If you receive Social Security Disability Insurance, you're likely wondering how much of that income the government can take back at tax time — and whether Massachusetts adds its own cut on top of federal taxes. The answer depends on two separate tax systems, and they treat SSDI very differently.
At the federal level, SSDI benefits may be taxable — but only if your total income crosses certain thresholds. The IRS uses a figure called combined income to determine whether your benefits are taxable:
Combined income = Adjusted gross income + nontaxable interest + 50% of your SSDI benefits
Here's how that combined income figure translates into taxable exposure:
| Filing Status | Combined Income | Portion of SSDI That May Be Taxable |
|---|---|---|
| Single | Below $25,000 | 0% |
| Single | $25,000–$34,000 | Up to 50% |
| Single | Above $34,000 | Up to 85% |
| Married Filing Jointly | Below $32,000 | 0% |
| Married Filing Jointly | $32,000–$44,000 | Up to 50% |
| Married Filing Jointly | Above $44,000 | Up to 85% |
A few important points about this table:
If you also receive back pay — a lump sum covering months or years of unpaid benefits — the IRS allows you to spread that income across the prior tax years it covers using a procedure called the lump-sum election. This can reduce your tax liability significantly by preventing all that back pay from counting as income in a single year.
This is where Massachusetts stands out. Massachusetts does not tax Social Security benefits, including SSDI. The state exempts these payments from its personal income tax entirely — regardless of how much you receive or what other income you have.

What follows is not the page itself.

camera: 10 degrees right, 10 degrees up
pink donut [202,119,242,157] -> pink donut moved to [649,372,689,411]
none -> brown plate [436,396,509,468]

That's a meaningful distinction. Some states follow the federal taxation model and tax a portion of Social Security income above certain thresholds. Massachusetts is not one of them. If your only income is SSDI, you will owe zero Massachusetts state income tax on those benefits.
This doesn't mean Massachusetts residents who receive SSDI never have state tax obligations. If you have other income — from part-time work, investment returns, rental income, a spouse's earnings, or other sources — that income may still be taxable at the state level. But SSDI payments themselves are not subject to Massachusetts income tax.

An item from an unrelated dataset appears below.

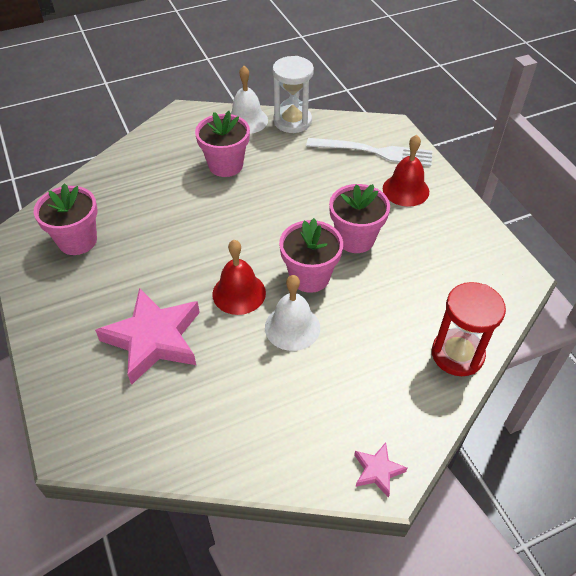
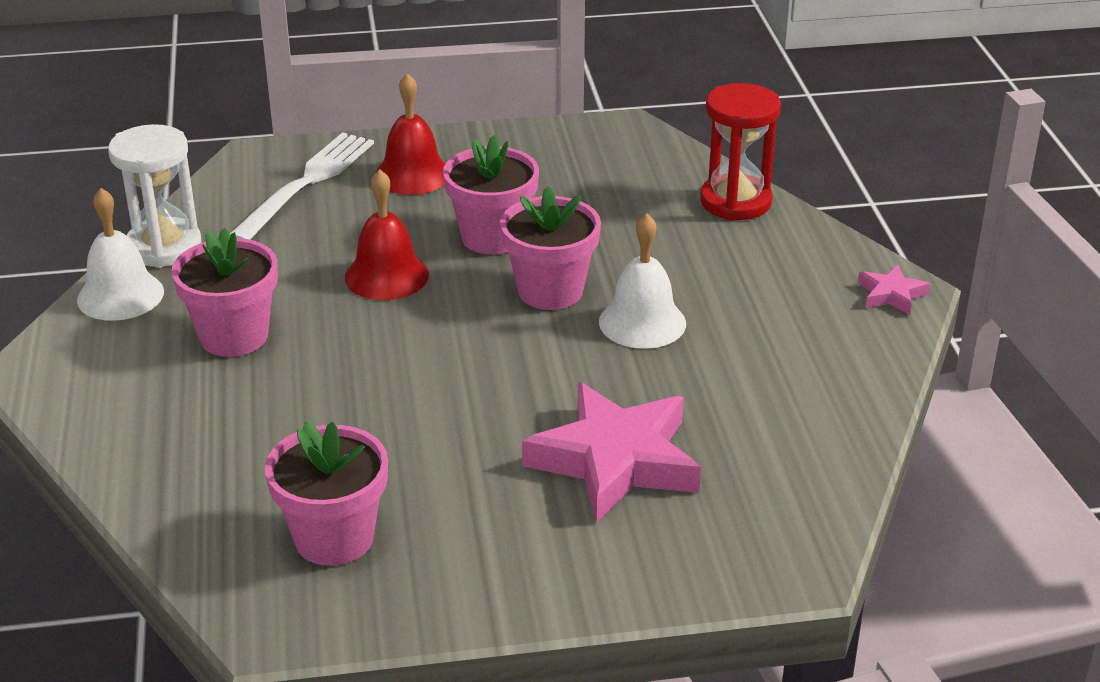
camera: 75 degrees left, 15 degrees down
red bell [212,240,266,315] -> red bell moved to [345,169,429,300]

Understanding the general rules is useful. Knowing how they apply to your specific situation is something else entirely. Several factors determine whether you'll owe federal taxes on SSDI and how much:
Other income sources. A single person living solely on SSDI will almost always fall below the federal threshold. Someone with pension income, investment income, or a working spouse may cross it quickly.

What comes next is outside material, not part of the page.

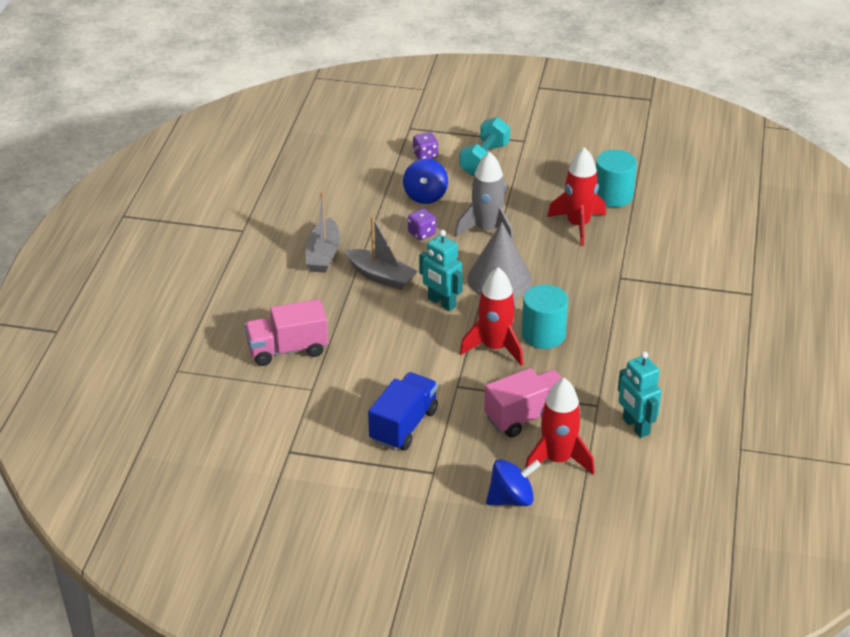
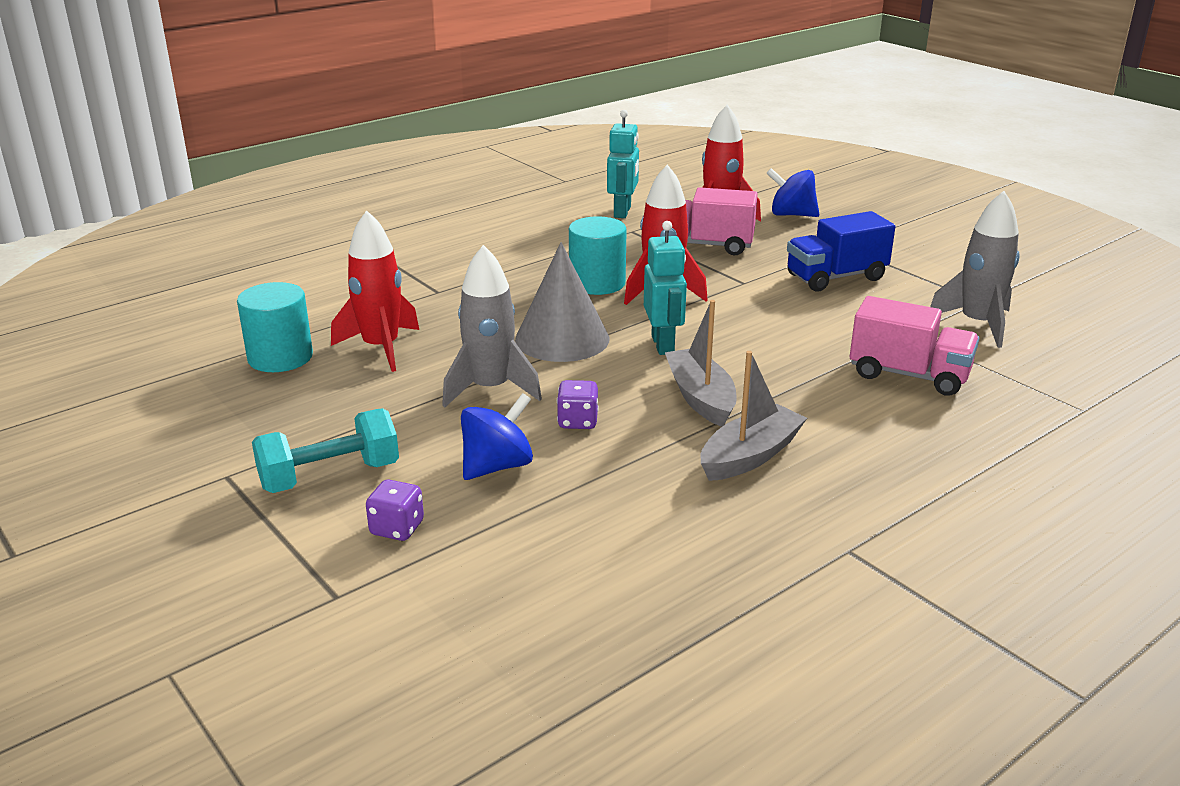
camera: 140 degrees left, 10 degrees down
none -> grey rocket [930,191,1020,348]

Filing status. Married couples filing jointly face a higher threshold ($32,000) before any SSDI becomes taxable, but joint income also rises faster.
Back pay amounts. Large lump-sum payments can spike your combined income in the year you receive them, potentially pushing you into taxable territory — even if you wouldn't normally be there.
SSI vs. SSDI. If you receive Supplemental Security Income (SSI) rather than SSDI, the tax rules are different. SSI is not taxable at the federal level and is not counted as income for these thresholds. Many people confuse these two programs: SSDI is based on your work history and credits paid into Social Security; SSI is a needs-based program with no work requirement.
Workers' compensation offset. If your SSDI benefit has been reduced because you're also receiving workers' compensation, only the actual SSDI amount you receive counts for tax purposes — not the pre-offset amount.
Medicare premiums. If your Medicare Part B or Part D premiums are deducted directly from your SSDI payment, you still report the gross benefit amount for tax purposes, not the reduced check amount.
Many SSDI recipients in Massachusetts owe little or no income tax — at either level. If your SSDI is your primary or only income source and it falls below the federal combined income thresholds, you're outside federal taxable territory. And because Massachusetts exempts Social Security income entirely, there's no state tax liability on those benefits regardless.
But "many" is not "all." Recipients with substantial additional income — from work, a spouse's earnings, retirement accounts, or investment income — can find themselves in a different position. The higher your combined income, the more of your SSDI becomes subject to federal taxation.
The IRS Form SSA-1099, which Social Security mails each January, shows the total SSDI benefits you received in the prior year. That figure is the starting point for working through the federal taxation calculation.
The federal thresholds, Massachusetts's exemption, the combined income formula — these are the rules as they currently exist. What they don't tell you is how your specific income picture interacts with them: what other income you have, how your benefits were structured, whether you received back pay, and how your household filing status shapes the math.
Those details determine whether the general framework means a tax bill for you — or nothing owed at all.